The show must be nearing its finale. If it has allowed the British to cling vicariously to one sort of greatness, it has involved them in the endless humiliations implicit in the huge imbalance of physical force. In the mid-nineteenth century, the Great Western Railway was still a stronger symbol of modernity and power than the Great Western Republic. In the 1840s, Emerson could describe a pounding, pulsating, steam-driven, fast-running, materialistic Britain, stamping itself on the consciousness and activity of the world (even to “multitudes of rude young English … who have made the English traveller a proverb for uncomfortable and offensive manners”), in terms which, as Harry Allen pointed out, make it hard to believe that the subject is not the United States a century later. But it was obvious even then—at least to the Economist in 1851—that “The superiority of the United States to England is ultimately as certain as the next eclipse.” However strong the rhetoric of blood relationship and the attraction of English style for a relatively new élite, superiority meant condescension in the end. What was forged by the First World War was an American nationalism rather than an Anglo-Saxon brotherhood, and if the reputation of British imperial know-how long compensated for the limitations of British power, it could not survive the kind of shock administered by the realization that the gentlemanly tradition could and did include Burgess, Maclean, Philby and Blunt. If Americans sometimes admired the British, and, indeed, like Dean Acheson, resembled them, they rarely had time for the British empire, except perhaps in its Hollywood incarnation as a sort of Asiatic or African Wild West. The unwillingness to underwrite it signalled by the Suez episode destroyed its credit as surely as Gorbachev's withdrawal of effective Russian force destroyed the credit of communism in Eastern Europe.

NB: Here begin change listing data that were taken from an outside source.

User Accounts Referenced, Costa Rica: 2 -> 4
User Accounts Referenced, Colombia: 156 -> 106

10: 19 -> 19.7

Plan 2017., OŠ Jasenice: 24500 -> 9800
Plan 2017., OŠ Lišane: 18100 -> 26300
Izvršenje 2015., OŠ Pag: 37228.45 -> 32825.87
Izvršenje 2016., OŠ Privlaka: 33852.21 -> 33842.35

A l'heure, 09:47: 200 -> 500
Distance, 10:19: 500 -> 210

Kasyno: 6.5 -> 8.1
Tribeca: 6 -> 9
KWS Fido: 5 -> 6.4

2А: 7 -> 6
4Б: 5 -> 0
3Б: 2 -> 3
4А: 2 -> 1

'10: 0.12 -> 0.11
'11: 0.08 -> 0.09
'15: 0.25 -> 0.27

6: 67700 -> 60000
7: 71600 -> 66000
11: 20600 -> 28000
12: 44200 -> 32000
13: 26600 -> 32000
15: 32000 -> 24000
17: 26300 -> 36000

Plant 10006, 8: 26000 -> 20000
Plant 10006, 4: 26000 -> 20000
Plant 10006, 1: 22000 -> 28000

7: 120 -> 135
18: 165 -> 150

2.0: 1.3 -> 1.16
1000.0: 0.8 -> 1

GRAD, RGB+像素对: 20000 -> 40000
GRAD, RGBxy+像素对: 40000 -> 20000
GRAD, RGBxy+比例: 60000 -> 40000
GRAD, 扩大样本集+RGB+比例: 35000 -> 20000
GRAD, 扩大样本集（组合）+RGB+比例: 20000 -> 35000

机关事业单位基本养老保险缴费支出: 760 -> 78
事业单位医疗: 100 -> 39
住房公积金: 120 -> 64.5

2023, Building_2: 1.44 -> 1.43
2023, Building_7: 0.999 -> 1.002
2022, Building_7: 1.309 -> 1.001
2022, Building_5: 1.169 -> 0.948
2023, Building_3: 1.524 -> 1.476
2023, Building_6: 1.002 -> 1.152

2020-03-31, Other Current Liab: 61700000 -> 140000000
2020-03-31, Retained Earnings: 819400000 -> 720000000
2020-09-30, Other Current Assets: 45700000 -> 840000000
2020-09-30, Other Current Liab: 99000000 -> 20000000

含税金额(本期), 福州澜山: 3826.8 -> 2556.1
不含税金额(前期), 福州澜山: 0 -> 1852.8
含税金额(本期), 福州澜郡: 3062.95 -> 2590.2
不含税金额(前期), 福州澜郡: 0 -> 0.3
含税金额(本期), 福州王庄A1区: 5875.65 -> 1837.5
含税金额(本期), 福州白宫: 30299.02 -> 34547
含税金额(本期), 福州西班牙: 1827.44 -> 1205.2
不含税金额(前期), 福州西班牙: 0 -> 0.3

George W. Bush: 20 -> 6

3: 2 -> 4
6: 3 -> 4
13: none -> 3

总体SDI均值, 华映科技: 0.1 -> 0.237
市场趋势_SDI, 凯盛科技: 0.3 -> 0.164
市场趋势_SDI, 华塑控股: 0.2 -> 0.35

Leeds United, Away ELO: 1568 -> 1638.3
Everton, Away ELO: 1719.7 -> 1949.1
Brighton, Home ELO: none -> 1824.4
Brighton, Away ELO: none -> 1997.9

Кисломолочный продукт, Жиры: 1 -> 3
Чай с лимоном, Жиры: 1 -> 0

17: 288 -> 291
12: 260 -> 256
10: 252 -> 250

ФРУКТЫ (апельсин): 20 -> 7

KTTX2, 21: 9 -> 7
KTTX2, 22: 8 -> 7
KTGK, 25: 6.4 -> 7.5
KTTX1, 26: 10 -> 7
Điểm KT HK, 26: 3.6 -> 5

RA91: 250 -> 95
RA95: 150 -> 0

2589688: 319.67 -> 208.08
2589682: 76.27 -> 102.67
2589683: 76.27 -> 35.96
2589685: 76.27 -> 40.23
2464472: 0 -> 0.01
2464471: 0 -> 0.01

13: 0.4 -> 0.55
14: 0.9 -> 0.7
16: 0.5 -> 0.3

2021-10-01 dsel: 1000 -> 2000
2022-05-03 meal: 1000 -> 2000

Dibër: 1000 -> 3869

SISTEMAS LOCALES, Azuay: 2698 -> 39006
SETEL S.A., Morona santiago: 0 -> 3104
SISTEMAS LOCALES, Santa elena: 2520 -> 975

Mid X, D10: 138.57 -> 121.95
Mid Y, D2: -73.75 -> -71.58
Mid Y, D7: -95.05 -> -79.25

Mention of current events in Eastern Europe points to a major cost of the Anglo-American élite relationship. Its attraction for the British is partly that it relieves them of the need to learn a foreign language. Hitchens quotes André Visson: “Of course if the hour for Britain to pass on her great historic mission has struck, the British would definitely prefer to have as successors their younger American relatives rather than intellectual Latins, unbalanced Germans or temperamental Slavs.” The easy option and largely illusory privileges of the special relationship bent Britain's rulers away from Europe at a time when they could have taken the lead in the construction of a counterpoise to American hegemony based on a community of civilization arguably more real than that alleged to form the foundation of the special relationship. The tables are now turned, and Britain must face about. That old imperial villain, Cecil Rhodes, was crafty enough in his time to place an each-way bet. There were German as well as American Rhodes scholars up to 1914. Perhaps Heidelberg and Jena will furnish their quota again. They can afford to pay for the tuxedos.